Neste segundo semestre de 2011 alguns participantes do GEAED não poderão comparecer a todas as reuniões. Alguns tem compromissos marcados pra mesma hora e outros, como eu, tem de pagar suas dependências (principalmente em Cálculo Diferencial e Integral). Chegamos à uma situação onde muitas vezes não seria possível reunir todos os integrantes após a aula (quando as reuniões normalmente acontecem). Em um primeiro momento a saída seria o afastamento temporário do grupo de estudos ou a postergação do cumprimento de algumas disciplinas em regime de dependência. Mas será que estas eram as melhores ou mesmo as únicas saídas?

No curso de Sistemas de Informação, além de estarmos intimamente inseridos na área de Tecnologia da Informação, trabalhamos diretamente com telecomunicações. Por que não juntar o melhor dos dois mundos? Esperar um momento onde todos possam estar presentes (fisicamente) no mesmo local para estudarmos não me parece muito inteligente. Parti então para a análise do caso: o que utilizamos durante as reuniões? Como ocorre a interação entre os participantes? De que forma isto poderia ser transplantado para o mundo virtual?

Utilizamos basicamente quatro ferramentas: um notebook, um projetor, o quadro-negro quando precisamos desenhar algo para modelar melhor um problema e nossas próprias vozes para comunicação. A parte mais simples e óbvia de se resolver foi esta última. O Skype existe há muitos anos e por mais que não seja perfeito (ligação caindo ou com ruídos, por exemplo), seria suficiente para nossa necessidade de comunicação por áudio (é possível reunir grupos de até 25 pessoas no plano gratuito). Com isto temos uma ferramenta a menos para nos preocupar.

No caso do projetor, bastaria apenas utilizar algum compartilhamento de tela. Não poderia ser um sistema de suporte remoto pois precisamos de várias pessoas se conectando simultaneamente. Pensei até mesmo em um utilizar um daqueles programas que simulam uma webcam mas na verdade capturam o desktop (ou qualquer outra coisa) em conjunto com um sistema de streaming como o Twitcam ou Ustream. O problema é que não podemos confiar na velocidade contratada das nossas conexões domésticas e na universidade é bloqueado qualquer tipo de streaming. Desta forma, a possibilidade de alguém não conseguir acompanhar o vídeo seria muito grande. Sem falar na demora do vídeo para ir do seu computador até o site e voltar pra quem está assistindo, algo que no Ustream demora em torno de 3 segundos. Pode parecer pouco, mas quando se trata de comunicação em tempo real, a discrepância entre o áudio no Skype e o vídeo no Ustream incomoda bastante.

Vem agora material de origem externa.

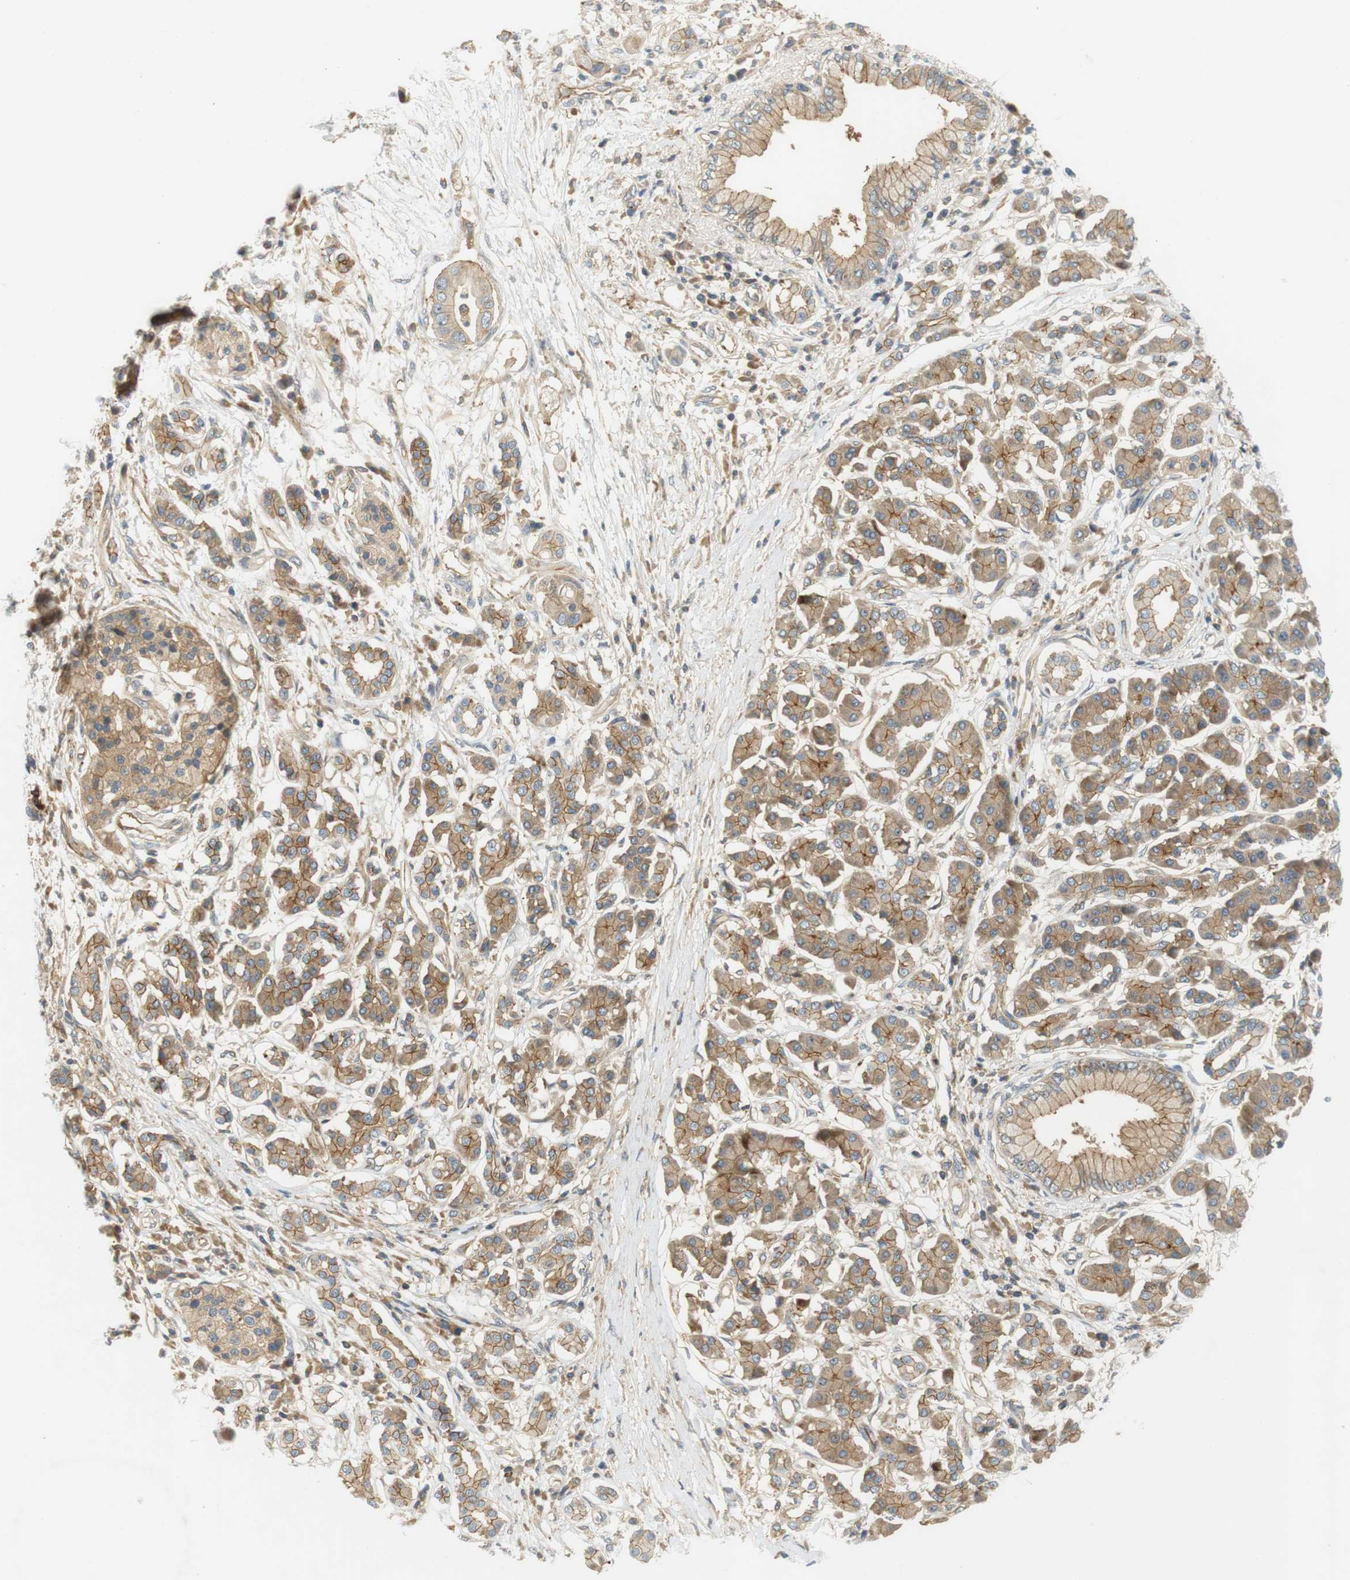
{"staining": {"intensity": "weak", "quantity": ">75%", "location": "cytoplasmic/membranous"}, "tissue": "pancreatic cancer", "cell_type": "Tumor cells", "image_type": "cancer", "snomed": [{"axis": "morphology", "description": "Adenocarcinoma, NOS"}, {"axis": "topography", "description": "Pancreas"}], "caption": "Immunohistochemistry (IHC) (DAB) staining of human pancreatic cancer (adenocarcinoma) demonstrates weak cytoplasmic/membranous protein staining in approximately >75% of tumor cells.", "gene": "SH3GLB1", "patient": {"sex": "male", "age": 77}}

Testei alguns outros programas e o ScreenStream se saiu muito bem. O problema é que ele age como um servidor, dependendo de um IP válido e/ou redirecionamento de porta, além de consumir algo em torno de 30KB/s com uma resolução de tela de 1024x768 pixels. Pra compartilhar com uma só pessoa seria perfeito, mas para algo entre 5 e 10 participantes seria muito difícil com um upload de 512kbps ou menos. Nisso me lembrei que o Teamviewer não depende de nada disso, assim como o envio da tela é feito para os servidores do mesmo e esta então é retransmitida. Mais surpreendente ainda foi descobrir que ele possui um modo feito unicamente para apresentação, sendo possível até mesmo passar o controle ou “trocar de lado” com um dos espectadores. E melhor ainda, isto tudo é de graça desde que seu uso não seja comercial.

E para o quadro-negro, nada que já não esteja presente em qualquer computador com Windows pelo menos desde 1995: o Microsoft Paint. Se até o Salman Khan o utiliza em um dos projetos mais incríveis que vi na educação nos últimos tempos, o Khan Academy, por que nós não podemos? Mesmo sendo um software pago e proprietário, o Paint está disponível até mesmo se seu notebook veio com a versão Starter Edition do Windows. O Skype e o Teamviewer estão disponíveis grauitamente, embora não sejam softwares livres, e ainda há planos pagos caso sua necessidade seja comercial (no caso do Teamviewer) ou o plano gratuito não seja suficiente (no caso do Skype).

Com apenas um pouco de criatividade, softwares largamente disponíveis na internet, e melhor ainda, sem tirar um centavo do bolso além da conta de luz e de conexão à internet, montamos um ambiente muito próximo do que temos quando estamos reunidos fisicamente. É por isso que sempre digo: temos muita sorte de sermos alunos de um curso de tecnologia em plenos “anos 10”. Imagino o que faríamos se fôssemos da primeira turma, quando o curso ainda se chamava “Ciências da Computação”, em 1996.